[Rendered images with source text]
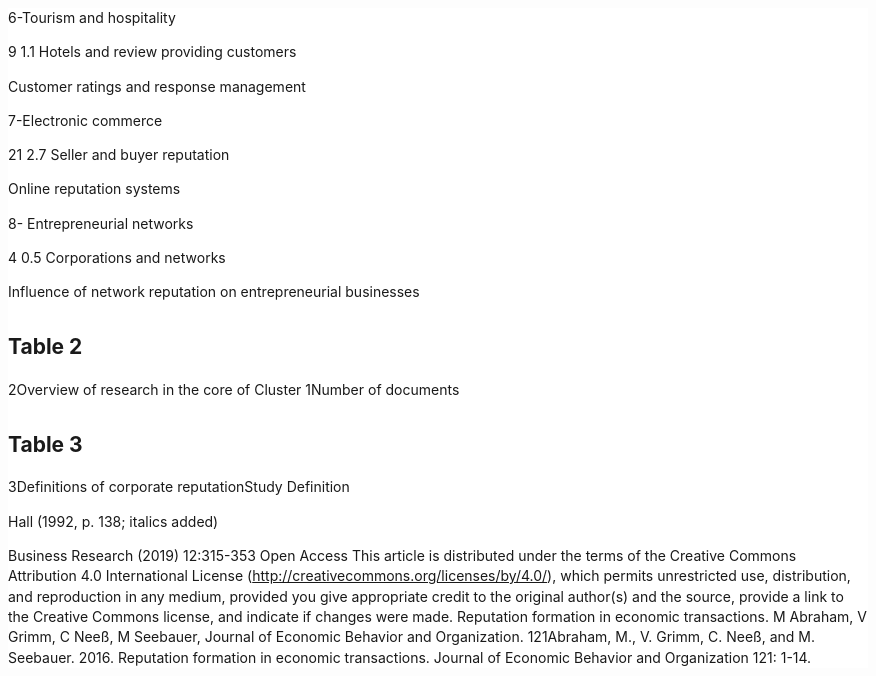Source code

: 6-Tourism and 
hospitality 

9 
1.1 
Hotels and review 
providing 
customers 

Customer ratings and 
response management 

7-Electronic 
commerce 

21 
2.7 
Seller and buyer 
reputation 

Online reputation systems 

8-
Entrepreneurial 
networks 

4 
0.5 
Corporations and 
networks 

Influence of network 
reputation on 
entrepreneurial 
businesses 



## Table 2
2Overview of research in the core of Cluster 1Number of documents 



## Table 3
3Definitions of corporate reputationStudy 
Definition 

Hall (1992, p. 138; italics 
added) 


Business Research (2019) 12:315-353
Open Access This article is distributed under the terms of the Creative Commons Attribution 4.0 International License (http://creativecommons.org/licenses/by/4.0/), which permits unrestricted use, distribution, and reproduction in any medium, provided you give appropriate credit to the original author(s) and the source, provide a link to the Creative Commons license, and indicate if changes were made.
Reputation formation in economic transactions. M Abraham, V Grimm, C Neeß, M Seebauer, Journal of Economic Behavior and Organization. 121Abraham, M., V. Grimm, C. Neeß, and M. Seebauer. 2016. Reputation formation in economic transactions. Journal of Economic Behavior and Organization 121: 1-14.
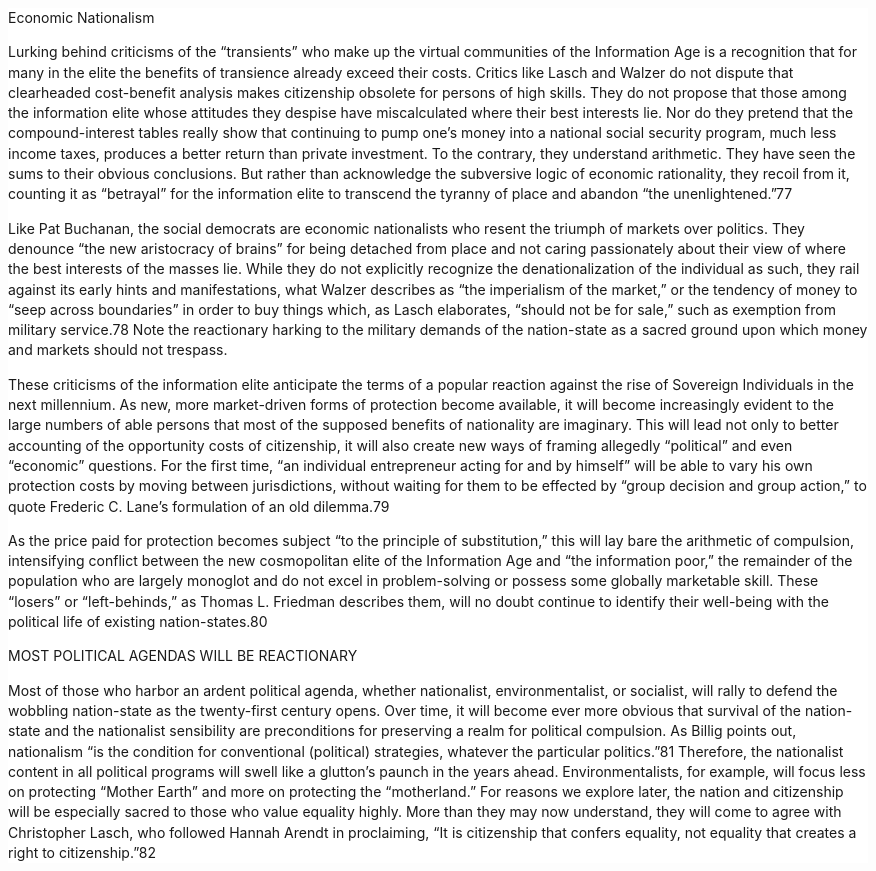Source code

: 



Economic Nationalism


Lurking behind criticisms of the “transients” who make up the virtual communities of the Information Age is a recognition that for many in the elite the benefits of transience already exceed their costs. Critics like Lasch and Walzer do not dispute that clearheaded cost-benefit analysis makes citizenship obsolete for persons of high skills. They do not propose that those among the information elite whose attitudes they despise have miscalculated where their best interests lie. Nor do they pretend that the compound-interest tables really show that continuing to pump one’s money into a national social security program, much less income taxes, produces a better return than private investment. To the contrary, they understand arithmetic. They have seen the sums to their obvious conclusions. But rather than acknowledge the subversive logic of economic rationality, they recoil from it, counting it as “betrayal” for the information elite to transcend the tyranny of place and abandon “the unenlightened.”77

Like Pat Buchanan, the social democrats are economic nationalists who resent the triumph of markets over politics. They denounce “the new aristocracy of brains” for being detached from place and not caring passionately about their view of where the best interests of the masses lie. While they do not explicitly recognize the denationalization of the individual as such, they rail against its early hints and manifestations, what Walzer describes as “the imperialism of the market,” or the tendency of money to “seep across boundaries” in order to buy things which, as Lasch elaborates, “should not be for sale,” such as exemption from military service.78 Note the reactionary harking to the military demands of the nation-state as a sacred ground upon which money and markets should not trespass.

These criticisms of the information elite anticipate the terms of a popular reaction against the rise of Sovereign Individuals in the next millennium. As new, more market-driven forms of protection become available, it will become increasingly evident to the large numbers of able persons that most of the supposed benefits of nationality are imaginary. This will lead not only to better accounting of the opportunity costs of citizenship, it will also create new ways of framing allegedly “political” and even “economic” questions. For the first time, “an individual entrepreneur acting for and by himself” will be able to vary his own protection costs by moving between jurisdictions, without waiting for them to be effected by “group decision and group action,” to quote Frederic C. Lane’s formulation of an old dilemma.79

As the price paid for protection becomes subject “to the principle of substitution,” this will lay bare the arithmetic of compulsion, intensifying conflict between the new cosmopolitan elite of the Information Age and “the information poor,” the remainder of the population who are largely monoglot and do not excel in problem-solving or possess some globally marketable skill. These “losers” or “left-behinds,” as Thomas L. Friedman describes them, will no doubt continue to identify their well-being with the political life of existing nation-states.80





MOST POLITICAL AGENDAS WILL BE REACTIONARY


Most of those who harbor an ardent political agenda, whether nationalist, environmentalist, or socialist, will rally to defend the wobbling nation-state as the twenty-first century opens. Over time, it will become ever more obvious that survival of the nation-state and the nationalist sensibility are preconditions for preserving a realm for political compulsion. As Billig points out, nationalism “is the condition for conventional (political) strategies, whatever the particular politics.”81 Therefore, the nationalist content in all political programs will swell like a glutton’s paunch in the years ahead. Environmentalists, for example, will focus less on protecting “Mother Earth” and more on protecting the “motherland.” For reasons we explore later, the nation and citizenship will be especially sacred to those who value equality highly. More than they may now understand, they will come to agree with Christopher Lasch, who followed Hannah Arendt in proclaiming, “It is citizenship that confers equality, not equality that creates a right to citizenship.”82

TASK BRIEF
The records above must be returned exactly, with each picture omitted.

TASK SOLUTION
Source code

: 6-Tourism and 
hospitality 

9 
1.1 
Hotels and review 
providing 
customers 

Customer ratings and 
response management 

7-Electronic 
commerce 

21 
2.7 
Seller and buyer 
reputation 

Online reputation systems 

8-
Entrepreneurial 
networks 

4 
0.5 
Corporations and 
networks 

Influence of network 
reputation on 
entrepreneurial 
businesses 



## Table 2
2Overview of research in the core of Cluster 1Number of documents 



## Table 3
3Definitions of corporate reputationStudy 
Definition 

Hall (1992, p. 138; italics 
added) 


Business Research (2019) 12:315-353
Open Access This article is distributed under the terms of the Creative Commons Attribution 4.0 International License (http://creativecommons.org/licenses/by/4.0/), which permits unrestricted use, distribution, and reproduction in any medium, provided you give appropriate credit to the original author(s) and the source, provide a link to the Creative Commons license, and indicate if changes were made.
Reputation formation in economic transactions. M Abraham, V Grimm, C Neeß, M Seebauer, Journal of Economic Behavior and Organization. 121Abraham, M., V. Grimm, C. Neeß, and M. Seebauer. 2016. Reputation formation in economic transactions. Journal of Economic Behavior and Organization 121: 1-14.
Source code

: 



Economic Nationalism


Lurking behind criticisms of the “transients” who make up the virtual communities of the Information Age is a recognition that for many in the elite the benefits of transience already exceed their costs. Critics like Lasch and Walzer do not dispute that clearheaded cost-benefit analysis makes citizenship obsolete for persons of high skills. They do not propose that those among the information elite whose attitudes they despise have miscalculated where their best interests lie. Nor do they pretend that the compound-interest tables really show that continuing to pump one’s money into a national social security program, much less income taxes, produces a better return than private investment. To the contrary, they understand arithmetic. They have seen the sums to their obvious conclusions. But rather than acknowledge the subversive logic of economic rationality, they recoil from it, counting it as “betrayal” for the information elite to transcend the tyranny of place and abandon “the unenlightened.”77

Like Pat Buchanan, the social democrats are economic nationalists who resent the triumph of markets over politics. They denounce “the new aristocracy of brains” for being detached from place and not caring passionately about their view of where the best interests of the masses lie. While they do not explicitly recognize the denationalization of the individual as such, they rail against its early hints and manifestations, what Walzer describes as “the imperialism of the market,” or the tendency of money to “seep across boundaries” in order to buy things which, as Lasch elaborates, “should not be for sale,” such as exemption from military service.78 Note the reactionary harking to the military demands of the nation-state as a sacred ground upon which money and markets should not trespass.

These criticisms of the information elite anticipate the terms of a popular reaction against the rise of Sovereign Individuals in the next millennium. As new, more market-driven forms of protection become available, it will become increasingly evident to the large numbers of able persons that most of the supposed benefits of nationality are imaginary. This will lead not only to better accounting of the opportunity costs of citizenship, it will also create new ways of framing allegedly “political” and even “economic” questions. For the first time, “an individual entrepreneur acting for and by himself” will be able to vary his own protection costs by moving between jurisdictions, without waiting for them to be effected by “group decision and group action,” to quote Frederic C. Lane’s formulation of an old dilemma.79

As the price paid for protection becomes subject “to the principle of substitution,” this will lay bare the arithmetic of compulsion, intensifying conflict between the new cosmopolitan elite of the Information Age and “the information poor,” the remainder of the population who are largely monoglot and do not excel in problem-solving or possess some globally marketable skill. These “losers” or “left-behinds,” as Thomas L. Friedman describes them, will no doubt continue to identify their well-being with the political life of existing nation-states.80





MOST POLITICAL AGENDAS WILL BE REACTIONARY


Most of those who harbor an ardent political agenda, whether nationalist, environmentalist, or socialist, will rally to defend the wobbling nation-state as the twenty-first century opens. Over time, it will become ever more obvious that survival of the nation-state and the nationalist sensibility are preconditions for preserving a realm for political compulsion. As Billig points out, nationalism “is the condition for conventional (political) strategies, whatever the particular politics.”81 Therefore, the nationalist content in all political programs will swell like a glutton’s paunch in the years ahead. Environmentalists, for example, will focus less on protecting “Mother Earth” and more on protecting the “motherland.” For reasons we explore later, the nation and citizenship will be especially sacred to those who value equality highly. More than they may now understand, they will come to agree with Christopher Lasch, who followed Hannah Arendt in proclaiming, “It is citizenship that confers equality, not equality that creates a right to citizenship.”82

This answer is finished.